– Граница Города, как граница Вселенной. То есть – Мира, Земли-планеты, – Нано сидит на детской горке и машет рукой на городскую ограду. – Там, дальше – космос. Дикие, неосвоенные дали.
– Ну да, космос, – ерничает Пин, выцарапывая на земляной корке камнем вороний силуэт. – Со своими внеземными цивилизациями, которые, может быть, сумеют надрать нам задницу. Нано, ты ведь боишься… – Пин сам не знает, спрашивает он или утверждает. Кажется, он видит-чувствует страх Нано, словно собственной рукой водит раскаленным прутом в микроне от шеи друга. Но показывать уверенность нельзя, потому что если ошибся – будет обида. И для Нано – обида смертельная.
– Боюсь, – неожиданно легко сознается Нано. – Потому и иду туда. Пин, любой страх, если он не от наших инстинктов – навязанный. Кто-то сказал, что вот эту хрень надо бояться, и ты боишься. Чего угодно: радиации, психопатов, гнева Господня. Ладно-ладно, не буду. Хотя ты знаешь, как я к этой вашей религии отношусь. А вот прикинь, тебе скажут, что надо бояться электрочайников.
– Чего в них бояться-то? Что они оживут, прошуршат по полу в твою спальню, заберутся на кровать и нальют кипятка на яйца?
– Я серьезно, Пин. Слепая вера хуже геморроя. Только представь, вдруг выясняется, что целую партию электрочайников сделали из зараженной пластмассы. Или, скажем, тэны в них скрутили из заряженного сплава. Ты что сразу сделаешь? Само собой, побежишь за новым. Потому что – страх. Ты даже не знаешь, правда ли есть опасность, но перестраховываешься, потому что «а вдруг». Для этого панику и сеют. Страхом манипулировать легче, чем мозгами, Пин, намного легче.
– Нельзя всегда тупо идти наперекор страхам. Иногда и в самом деле…
– Конечно, – перебивает Нано. Согласно кивает головой и сует руки в карманы, растягивая комбинезон. – Но кто-то же должен это «в самом деле» проверить.
***
Границу Города пересекают на рассвете. За десять лет трещины в ограде раздались еще глубже, теперь можно поставить ногу удобнее, без малейшего риска соскользнуть. Правда, дерево на той стороне совсем усохло, поэтому каждый оставляет за собой переброшенную через ограду веревку, привязанную к перевернутым качелям.

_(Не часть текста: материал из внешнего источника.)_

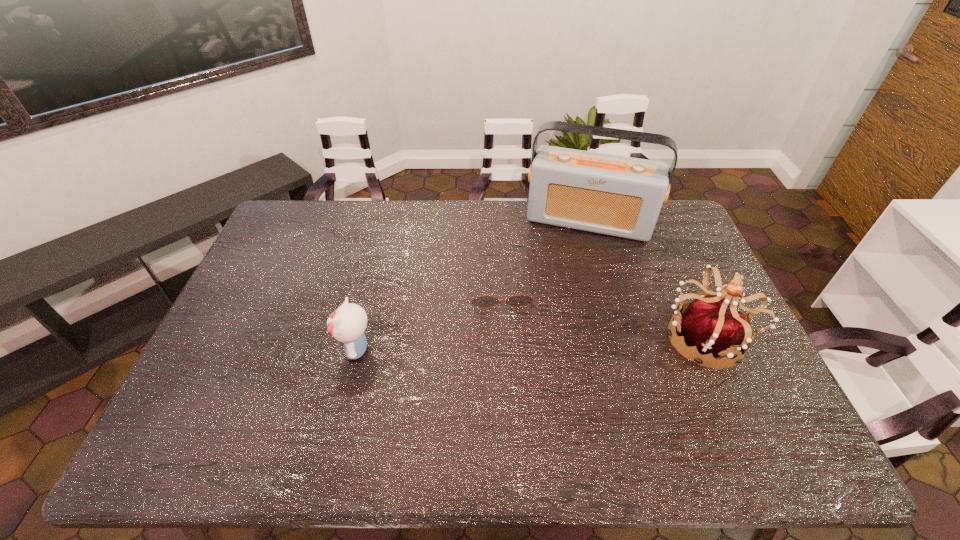
Identify the location of the third tallest object. This screenshot has height=540, width=960. (347, 324).

Locate an element on the screen. This screenshot has width=960, height=540. kitten is located at coordinates (347, 324).

You are a GUI agent. You are given a task and a screenshot of the screen. Output one action in this format:
    pyautogui.click(x=<x>, y=<y>)
    Task: Click on the second tallest object
    This screenshot has height=540, width=960.
    Given the screenshot: What is the action you would take?
    pyautogui.click(x=708, y=324)

Image resolution: width=960 pixels, height=540 pixels. In order to click on radio receiver in this screenshot , I will do `click(621, 196)`.

Image resolution: width=960 pixels, height=540 pixels. I want to click on the tallest object, so click(621, 196).

You are a GUI agent. You are given a task and a screenshot of the screen. Output one action in this format:
    pyautogui.click(x=<x>, y=<y>)
    Task: Click on the second object from left to right
    
    Given the screenshot: What is the action you would take?
    pyautogui.click(x=517, y=300)

At what (x,y) coordinates should I click in order to perform the action: click on sunglasses. Please return your answer as a coordinate pair (x, y). The image size is (960, 540). Looking at the image, I should click on (517, 300).

I want to click on vacant area located on the front-facing side of the second shortest object, so click(216, 349).

This screenshot has width=960, height=540. What are the coordinates of `free space located on the front-facing side of the second shortest object` in the screenshot? It's located at (321, 349).

Locate an element on the screen. This screenshot has width=960, height=540. vacant point located on the front-facing side of the second shortest object is located at coordinates (227, 349).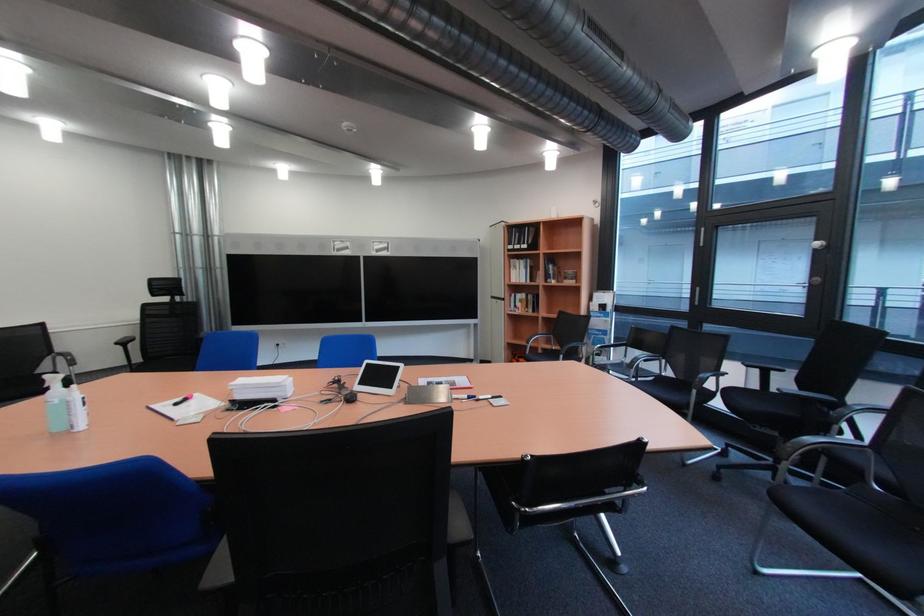
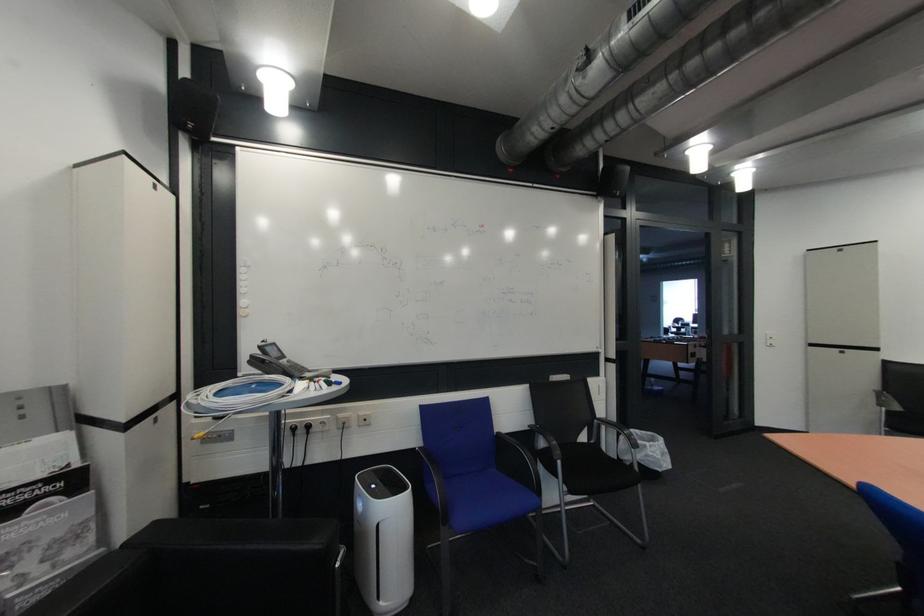
Question: The camera is either moving clockwise (left) or counter-clockwise (right) around the object. The first image is from the beginning of the video and the second image is from the end. Is the camera moving left or right when shooting the video?

Choices:
 (A) Left
 (B) Right

Answer: (B)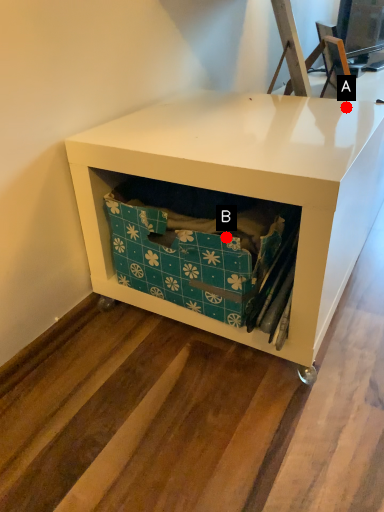
Question: Two points are circled on the image, labeled by A and B beside each circle. Among these points, which one is farthest from the camera?

Choices:
 (A) A is further
 (B) B is further

Answer: (A)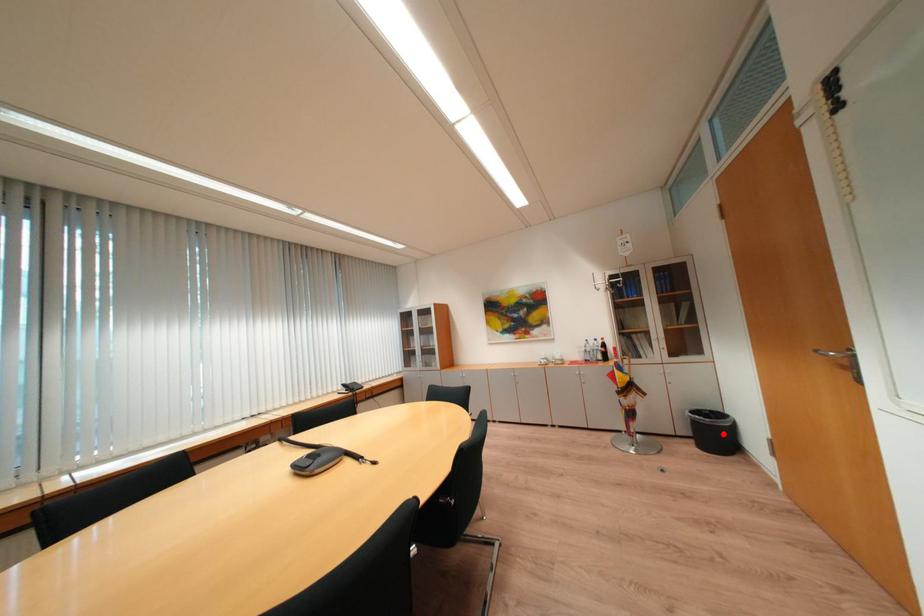
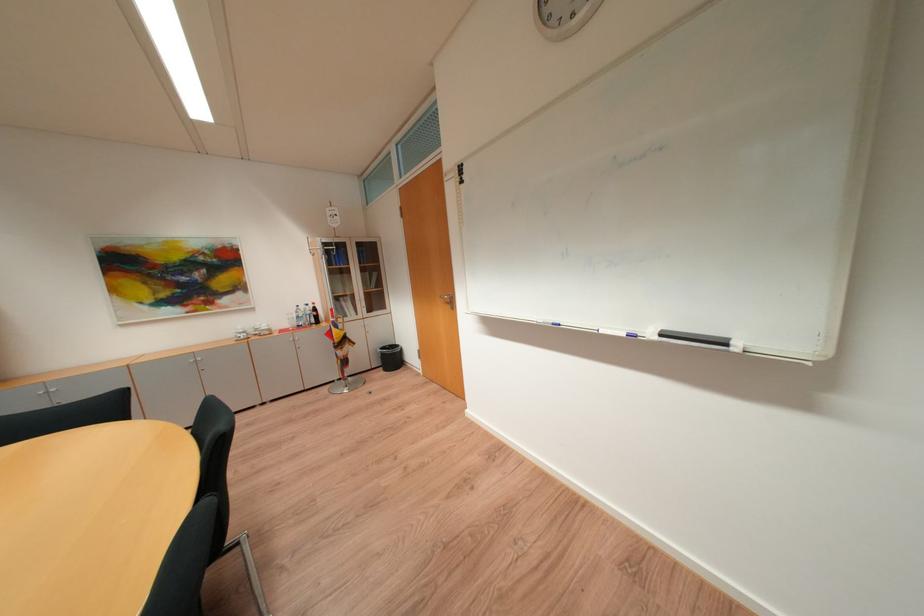
Where in the second image is the point corresponding to the highlighted location from the first image?

(400, 360)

В рейд собралось всего десять членов Братства (Нано среди них самый младший и это вызывает гордость), остальные нашли неотложные дела на Заводе, в штабе, при семьях. Долго спорили, кто останется сторожить веревки на случай солдатского налета. Никакого риска – просто ошиваться целый день по приграничным кварталам с запасными и перебросить их, если приготовленные обрежут. Слишком скучное занятие для рядового члена Братства.
Хорошо, что у Нано есть Пин.
Первые шаги по заграничной земле отнюдь не первые, но впервые – с определенной целью. Здесь, на открытой местности красное солнце не просто светящийся шар, его лучи касаются кое-как защищенного маской затылка не светом – Нано кажется, что именно так жжет раскаленный жидкий металл. Мелкие плоские камни шуршат и ломаются под рифлеными подошвами, превращая тишину в молчание.
Институт впереди, согласно картам, мифам и легендам. Но пока его стены не прорезали ровную линию горизонта, в реальность Ядерного Центра не верится, как в Шамбалу или Рай, о которых рассказывал Пин, как в Лагерь Уродов где-то на Севере.
Первой безмолвие нарушает девчонка. Их в Братстве немного, каждая стягивает грудь эластичными бинтами, ходит вразвалочку, старается говорить грубым голосом. У этой на рукаве бронзовая нашивка(второй ребенок в семье, группа риска при мобилизации), и это делает ее кем-то вроде отчаянного засранца, которому нечего терять. Заставляет вести себя так, будто война, как ракета, и впрямь может выбросить вторую ступень.
Девчонка обращается к старшему из отряда – единственному, кто перемахнул полувековой рубеж, кто помнит, как было «до». Старший несговорчив, но чистый горизонт и зной, от которых запросто можно сбрендить, в конце-концов развязывают язык.
Старший рассказывает о детстве, когда еду продавали и ели прямо на улице, бросались из распахнутых окон в прохожих мусором, а песок позволял лепить из себя затейливые конструкции. Семейные ячейки выделяли не номерами – фамилиями. Женщины (он это помнит по поведению матери) соревновались, кто лучше выглядит. Мужчины все так же следили за футбольными матчами.
– Мне было лет пять, – вспоминает Старший и описывает в мельчайших подробностях двор своего детства.